● **Source document**
=== Begin Enclosure ===

September 20, 2017
Stuart Weitzman School of Design
102 Meyerson Hall
210 South 34th Street
Philadelphia, PA 19104
Michael Grant
mrgrant@design.upenn.edu
215.898.2539
If Hurricanes Harvey and Irma drove home the threats to coastal cities in the U.S. from climate change—and the role for designers and planners in disaster prevention and mitigation—there was good news this month about efforts to storm-proof the West Coast.
The Resilient by Design Bay Area Challenge is a research and design project bringing together experts to develop innovative solutions to the issues the San Francisco area faces due to climate change, before disaster strikes. The Challenge has identified 10 design teams of urban planners, architects, landscape architects, engineers and other resilience experts to create community-based solutions, and PennDesign is represented by three of the teams.
BionicTeam includes faculty members Karen M’Closkey, associate professor of landscape architecture; Keith VanDerSys, senior lecturer in the Department of Landscape Architecture; Allison Lassiter, assistant professor of city and reginoal planning; Michael Luegering, lecturer in the Department of Architecture, and Ken Steif, lecturer in the Department of City and Regional Planning and director of the Master of Urban Spatial Analysis Program; along with PennDesign Dean and Paley Professor Fritz Steiner, Ian L. McHarg Center Research Coordinator Billy Fleming, and PennPraxis Managing Director Julie Donofrio and Michael Tantala, adjunct professor in the Bernard and Anne Spitzer School of Architecture at the City College of New York. Bionic’s proposal aims to compound large-scale value through early adaptation. With ties to organizations like Enterprise, Moffatt & Nichol, WRA, RMA, SF State, Baycat, Studio for Urban Projects, Ball & Winter, and KMA, the team has deep Bay-area knowledge and is ingrained in its communities.
BIG + ONE + SHERWOOD includes Rockefeller Resilience Fellow and Lecturer Matthijs Bouw, and brings together significant international experience in Denmark, the Netherlands, and the Bay Area. The team looks at the city as a “social ecosystem”–one where the links between nature, and culture, between people, and their environment can be proactively designed.
The Field Operations Team is led by the firm founded by alumnus and Professor Emeritus James Corner (MLA’86). The team’s proposal is guided by the framework ‘One Bay, Many Communities, Many Solutions.’
Resilient by Design: Bay Area Challenge is a collaborative research and design initiative that connects design leaders to community members, local leaders and national experts. In a yearlong challenge, 10 teams of architects, engineers, designers and other experts will work alongside community members and local government to identify critical areas along the San Francisco Bayfront and propose solutions to strengthen the region’s resilience to sea level rise, severe storms, flooding and earthquakes. For the next 3 months, the teams will tour community-chosen sites and, at the end of this phase, will be paired with locations at a public event in December, marking the beginning the next phase and the start of site-specific design work.

=== End Enclosure ===

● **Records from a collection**
=== Begin Enclosure ===

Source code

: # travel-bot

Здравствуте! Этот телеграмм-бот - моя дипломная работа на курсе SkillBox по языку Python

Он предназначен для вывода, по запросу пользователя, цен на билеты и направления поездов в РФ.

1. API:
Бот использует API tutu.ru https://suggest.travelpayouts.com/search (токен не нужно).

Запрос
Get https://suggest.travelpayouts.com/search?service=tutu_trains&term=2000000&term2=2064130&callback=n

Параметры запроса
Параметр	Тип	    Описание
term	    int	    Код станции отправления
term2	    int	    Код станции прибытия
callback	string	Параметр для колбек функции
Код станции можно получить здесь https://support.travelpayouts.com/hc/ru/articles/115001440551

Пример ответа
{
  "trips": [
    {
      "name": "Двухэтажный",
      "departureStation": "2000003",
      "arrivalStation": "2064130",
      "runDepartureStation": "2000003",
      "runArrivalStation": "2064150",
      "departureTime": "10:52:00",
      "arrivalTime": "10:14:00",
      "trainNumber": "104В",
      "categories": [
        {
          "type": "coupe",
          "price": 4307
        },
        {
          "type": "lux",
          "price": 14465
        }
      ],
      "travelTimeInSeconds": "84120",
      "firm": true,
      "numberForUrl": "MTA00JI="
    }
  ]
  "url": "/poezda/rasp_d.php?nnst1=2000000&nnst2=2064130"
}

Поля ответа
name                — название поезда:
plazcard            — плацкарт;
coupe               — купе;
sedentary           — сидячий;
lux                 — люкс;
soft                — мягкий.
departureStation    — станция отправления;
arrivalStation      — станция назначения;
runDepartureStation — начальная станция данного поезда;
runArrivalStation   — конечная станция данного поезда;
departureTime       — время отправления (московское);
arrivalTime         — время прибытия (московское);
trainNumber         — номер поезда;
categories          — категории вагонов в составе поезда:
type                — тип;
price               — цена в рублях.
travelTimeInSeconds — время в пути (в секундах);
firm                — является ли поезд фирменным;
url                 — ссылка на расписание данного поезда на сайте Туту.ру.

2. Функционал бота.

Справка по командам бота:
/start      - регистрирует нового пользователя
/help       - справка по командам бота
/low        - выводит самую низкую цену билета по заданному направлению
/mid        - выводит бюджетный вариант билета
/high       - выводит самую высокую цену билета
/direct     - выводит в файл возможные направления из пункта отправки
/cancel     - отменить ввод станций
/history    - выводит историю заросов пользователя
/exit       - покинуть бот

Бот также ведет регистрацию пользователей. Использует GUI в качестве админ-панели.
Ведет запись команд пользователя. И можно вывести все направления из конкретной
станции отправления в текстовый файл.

=== End Enclosure ===

● **The task**
Quote the announcement about the Bay Area Challenge from "The Resilient by" to "of the teams.".

● **Worked solution**
The Resilient by Design Bay Area Challenge is a research and design project bringing together experts to develop innovative solutions to the issues the San Francisco area faces due to climate change, before disaster strikes. The Challenge has identified 10 design teams of urban planners, architects, landscape architects, engineers and other resilience experts to create community-based solutions, and PennDesign is represented by three of the teams.